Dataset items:
[BEGIN]

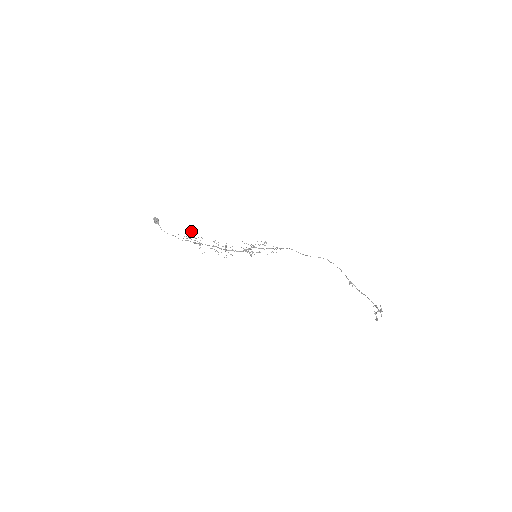
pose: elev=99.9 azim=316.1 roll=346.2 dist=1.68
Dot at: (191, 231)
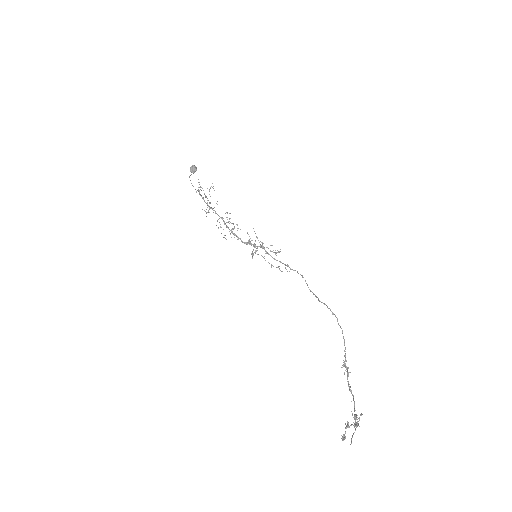
Dot at: occluded
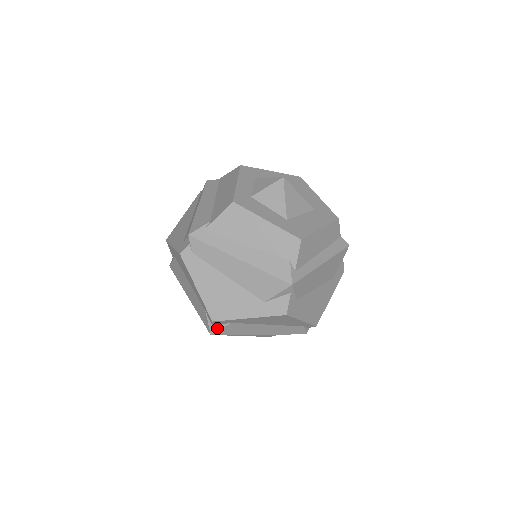
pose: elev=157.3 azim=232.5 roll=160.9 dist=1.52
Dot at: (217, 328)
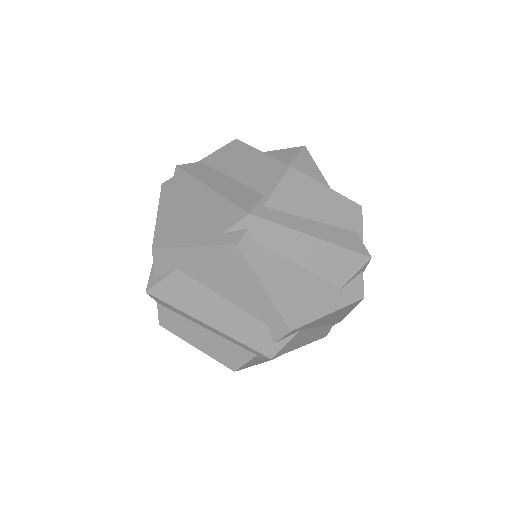
Dot at: (281, 345)
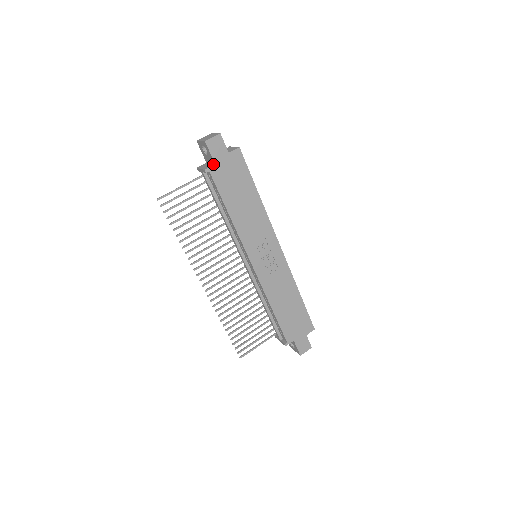
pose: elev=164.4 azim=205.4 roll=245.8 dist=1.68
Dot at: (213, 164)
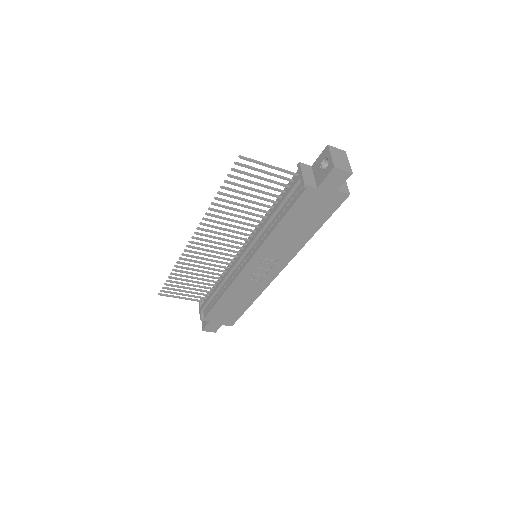
Dot at: (316, 184)
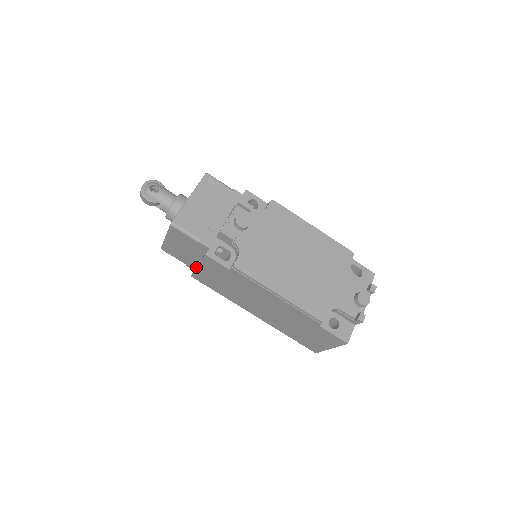
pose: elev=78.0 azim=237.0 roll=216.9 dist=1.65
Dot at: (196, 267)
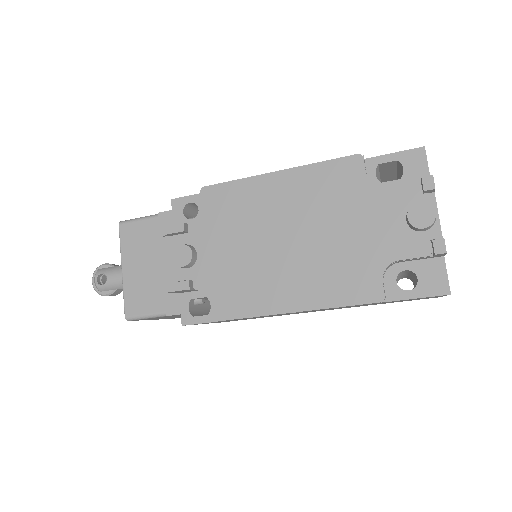
Dot at: occluded
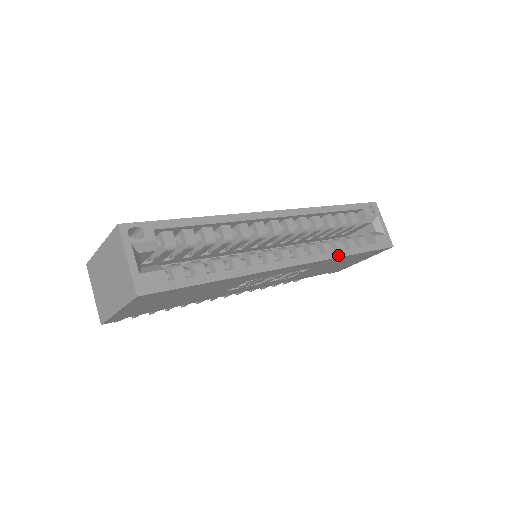
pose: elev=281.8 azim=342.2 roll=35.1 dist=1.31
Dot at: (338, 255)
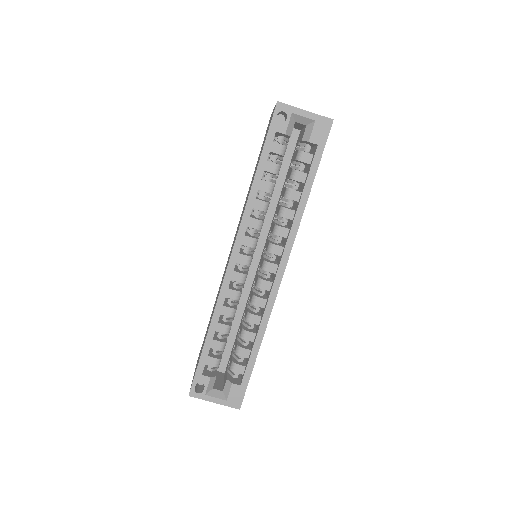
Dot at: (301, 214)
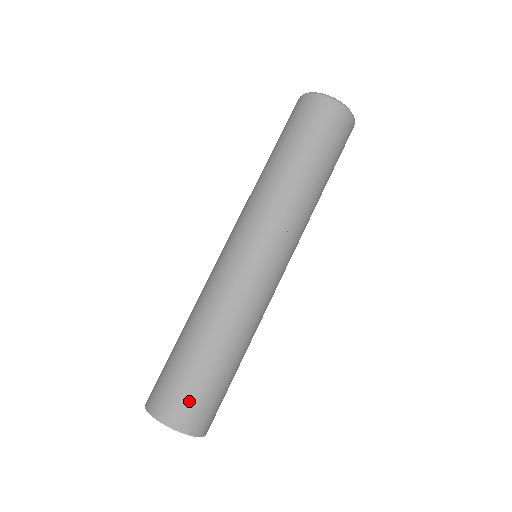
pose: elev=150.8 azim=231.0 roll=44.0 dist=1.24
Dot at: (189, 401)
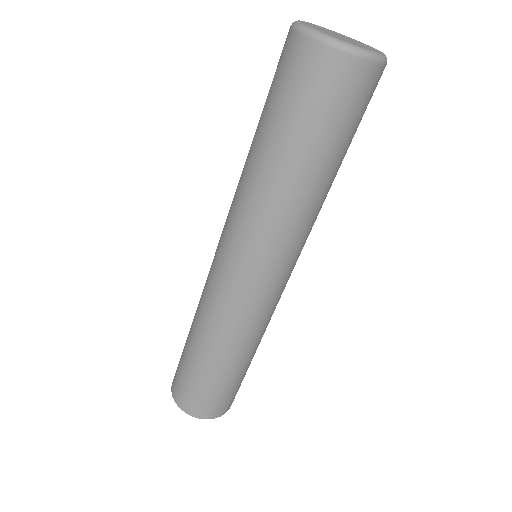
Dot at: (221, 401)
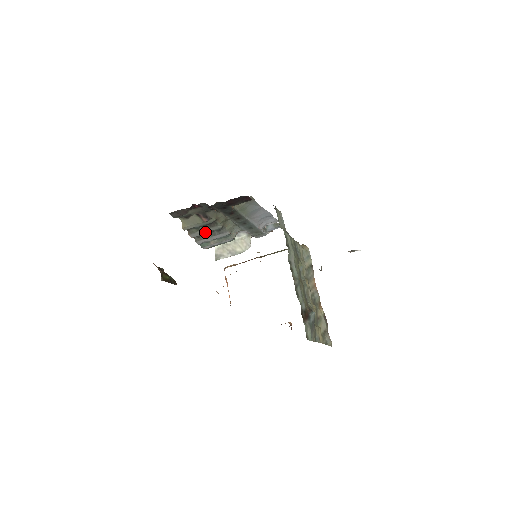
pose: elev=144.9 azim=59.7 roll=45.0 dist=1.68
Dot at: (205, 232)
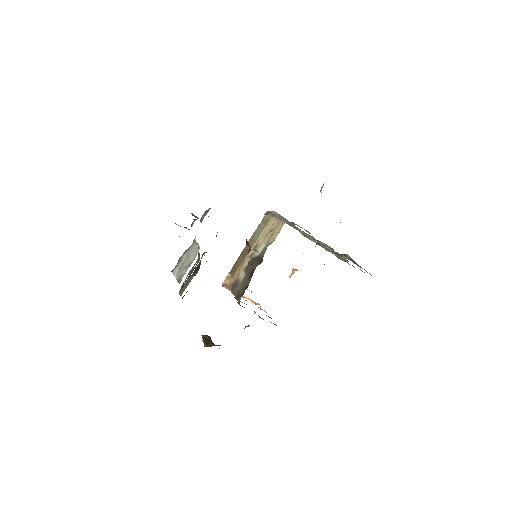
Dot at: occluded
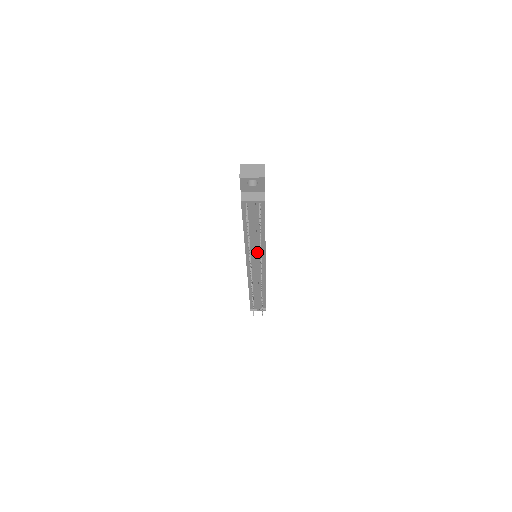
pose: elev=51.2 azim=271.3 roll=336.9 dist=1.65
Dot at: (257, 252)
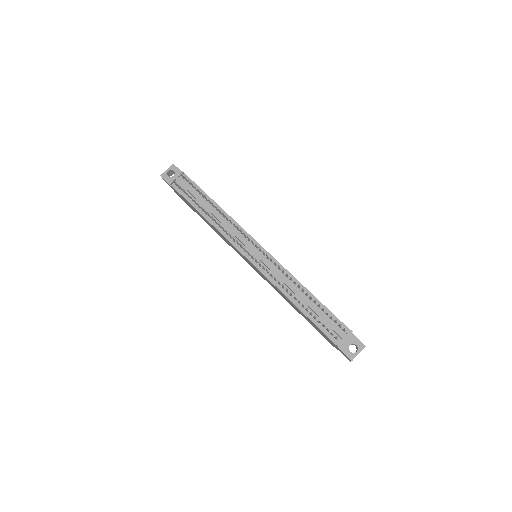
Dot at: (235, 232)
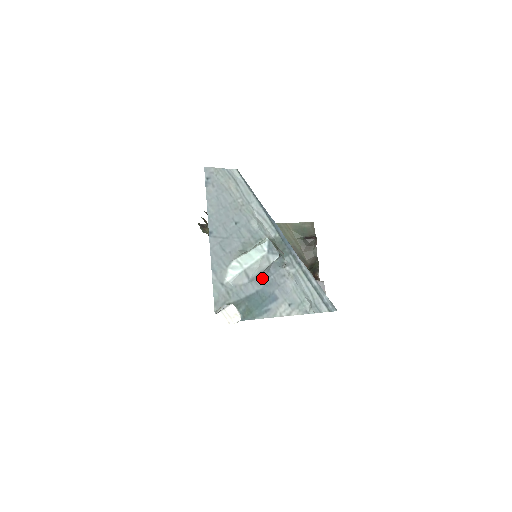
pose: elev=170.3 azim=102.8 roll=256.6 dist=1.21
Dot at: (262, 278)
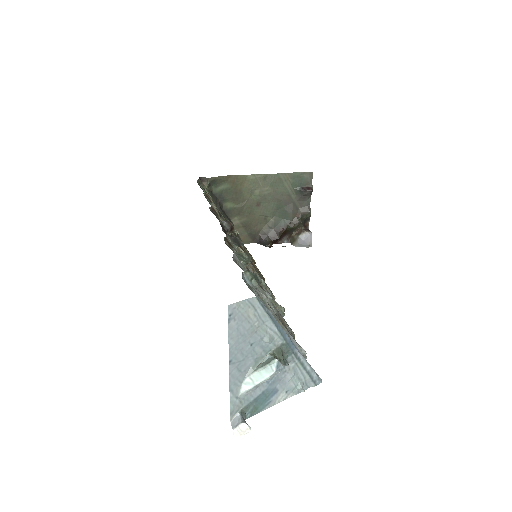
Dot at: (268, 380)
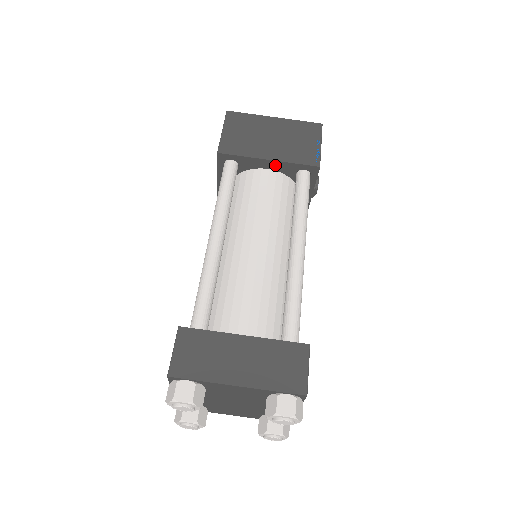
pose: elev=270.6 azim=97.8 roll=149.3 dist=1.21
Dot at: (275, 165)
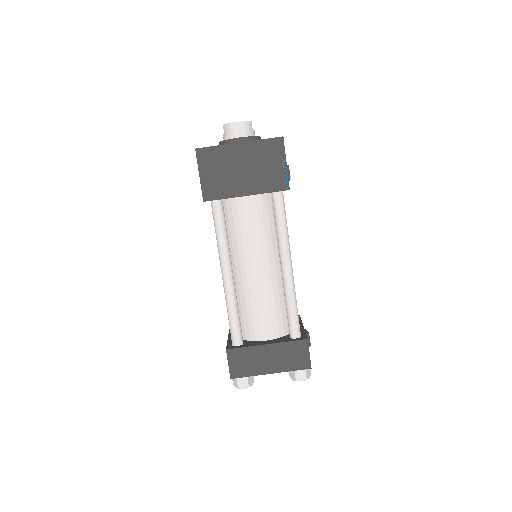
Dot at: occluded
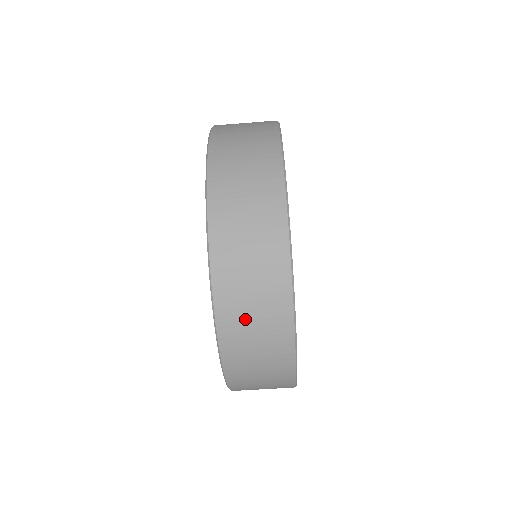
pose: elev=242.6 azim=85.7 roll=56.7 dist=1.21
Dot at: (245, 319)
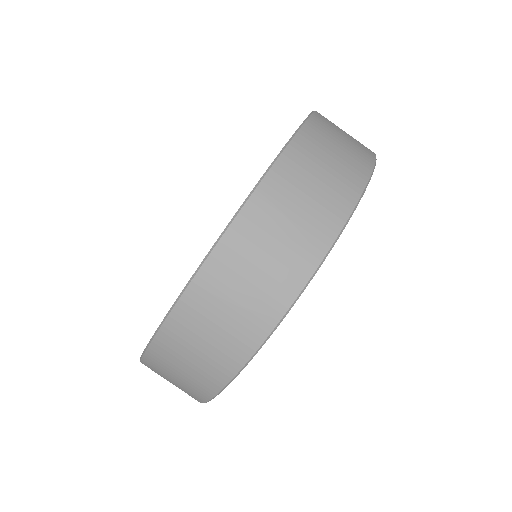
Dot at: (259, 247)
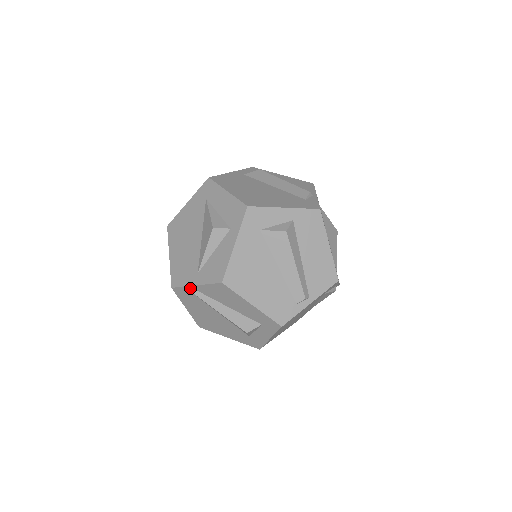
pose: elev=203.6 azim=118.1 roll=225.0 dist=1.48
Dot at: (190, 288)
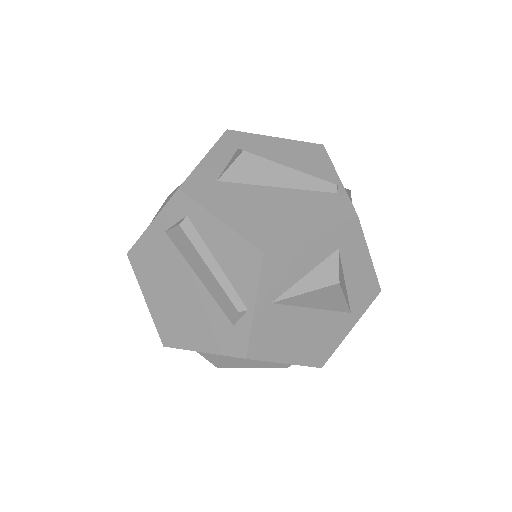
Dot at: occluded
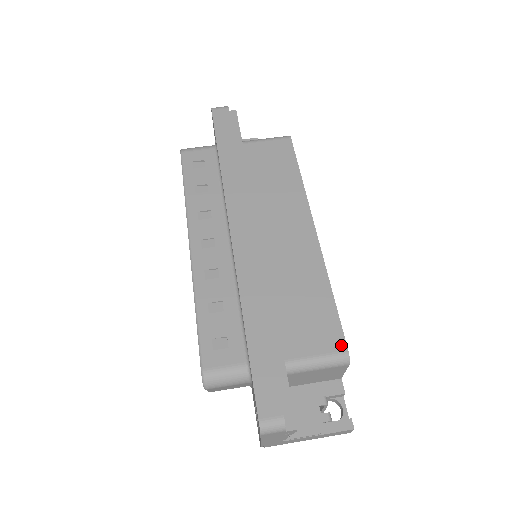
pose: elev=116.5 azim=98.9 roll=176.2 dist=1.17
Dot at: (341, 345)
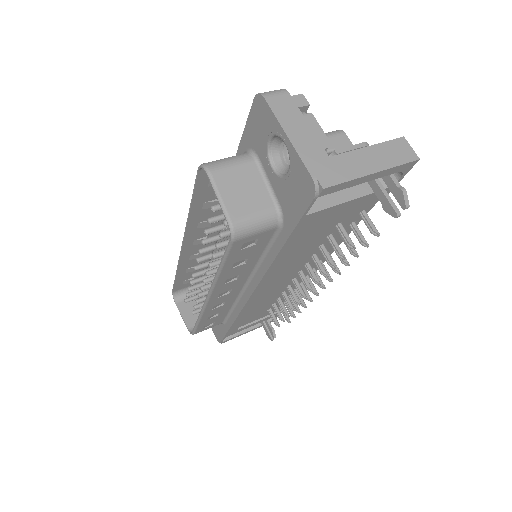
Dot at: occluded
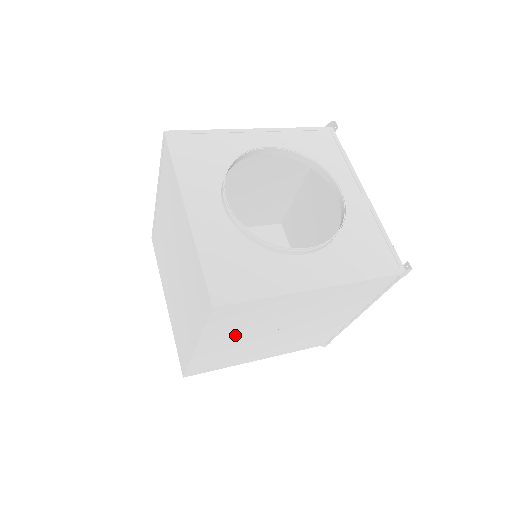
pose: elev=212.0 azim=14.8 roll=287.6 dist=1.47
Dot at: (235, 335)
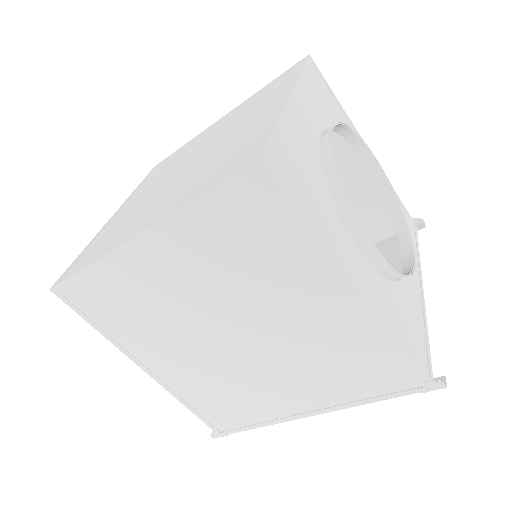
Dot at: (194, 270)
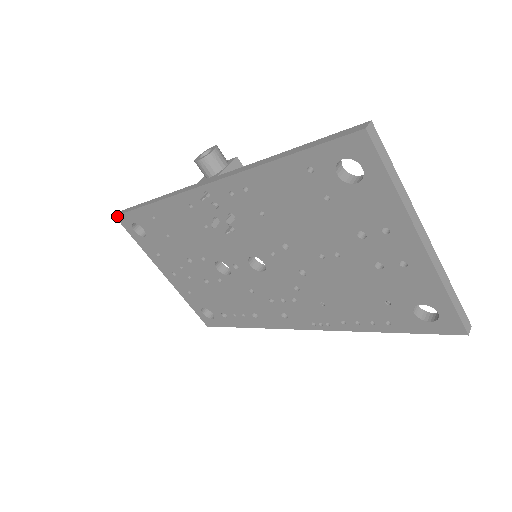
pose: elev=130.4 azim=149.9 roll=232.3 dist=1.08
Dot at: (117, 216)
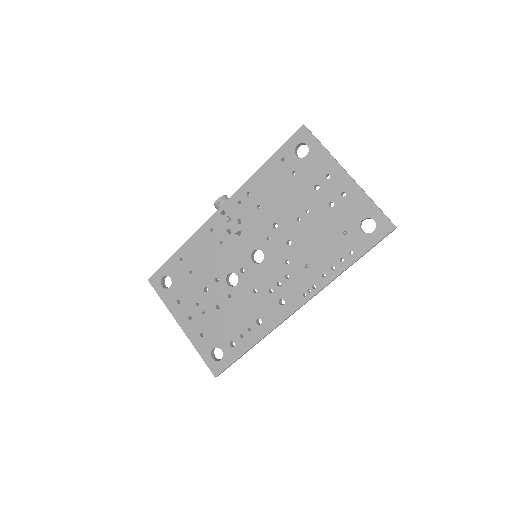
Dot at: (150, 278)
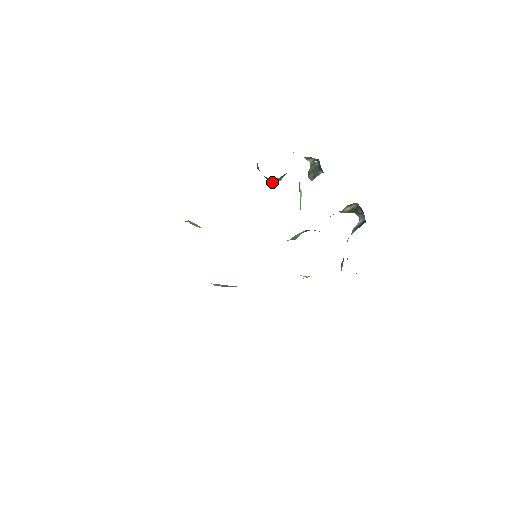
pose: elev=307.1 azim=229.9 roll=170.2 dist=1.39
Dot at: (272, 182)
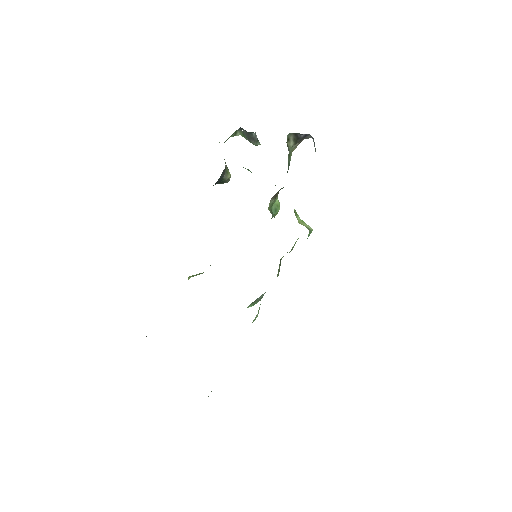
Dot at: (227, 181)
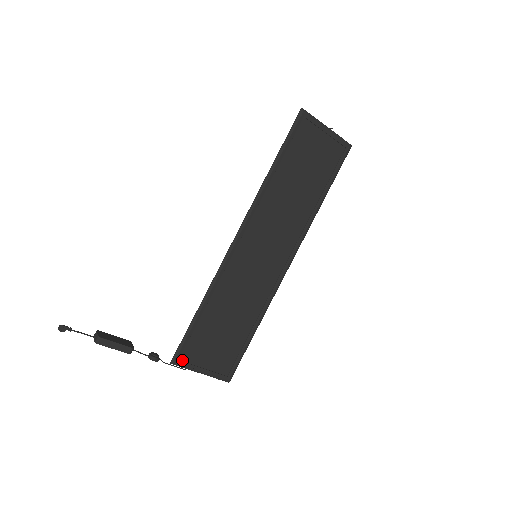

[END]

**GIVEN EXERCISE:**
Rewrite every line of the records as a Markdown table with the columns Row and Line, numbering the rows and skipping blank lines. Leave the pictures out.

**TASK OUTPUT:**
| Row | Line |
|---|---|
| 1 | pose: elev=99.9 azim=316.1 roll=346.2 dist=1.68 |
| 2 | Dot at: (191, 231) |
| 3 | Dot at: occluded |
| 4 | pose: elev=157.3 azim=232.5 roll=160.9 dist=1.52 |
| 5 | Dot at: (217, 328) |
| 6 | Dot at: (281, 345) |
| 7 | pose: elev=164.4 azim=205.4 roll=245.8 dist=1.68 |
| 8 | Dot at: (213, 164) |
| 9 | Dot at: (316, 184) |
| 10 | pose: elev=78.0 azim=237.0 roll=216.9 dist=1.65 |
| 11 | Dot at: (196, 267) |
| 12 | Dot at: occluded |
| 13 | pose: elev=281.8 azim=342.2 roll=35.1 dist=1.31 |
| 14 | Dot at: (338, 255) |
| 15 | Dot at: (301, 214) |
| 16 | pose: elev=150.8 azim=231.0 roll=44.0 dist=1.24 |
| 17 | Dot at: (189, 401) |
| 18 | Dot at: (221, 401) |
| 19 | pose: elev=144.9 azim=59.7 roll=45.0 dist=1.68 |
| 20 | Dot at: (205, 232) |
| 21 | Dot at: occluded |
| 22 | pose: elev=51.2 azim=271.3 roll=336.9 dist=1.65 |
| 23 | Dot at: (257, 252) |
| 24 | Dot at: (235, 232) |
| 25 | pose: elev=170.3 azim=102.8 roll=256.6 dist=1.21 |
| 26 | Dot at: (262, 278) |
| 27 | Dot at: (268, 380) |
| 28 | pose: elev=270.6 azim=97.8 roll=149.3 dist=1.21 |
| 29 | Dot at: (275, 165) |
| 30 | Dot at: occluded |
| 31 | pose: elev=242.6 azim=85.7 roll=56.7 dist=1.21 |
| 32 | Dot at: (245, 319) |
| 33 | Dot at: (259, 247) |
| 34 | pose: elev=203.6 azim=118.1 roll=225.0 dist=1.48 |
| 35 | Dot at: (190, 288) |
| 36 | Dot at: occluded |
| 37 | pose: elev=116.5 azim=98.9 roll=176.2 dist=1.17 |
| 38 | Dot at: (341, 345) |
| 39 | Dot at: occluded |
| 40 | pose: elev=212.0 azim=14.8 roll=287.6 dist=1.47 |
| 41 | Dot at: (235, 335) |
| 42 | Dot at: (194, 270) |
| 43 | pose: elev=130.4 azim=149.9 roll=232.3 dist=1.08 |
| 44 | Dot at: (117, 216) |
| 45 | Dot at: (150, 278) |
| 46 | pose: elev=307.1 azim=229.9 roll=170.2 dist=1.39 |
| 47 | Dot at: (272, 182) |
| 48 | Dot at: (227, 181) |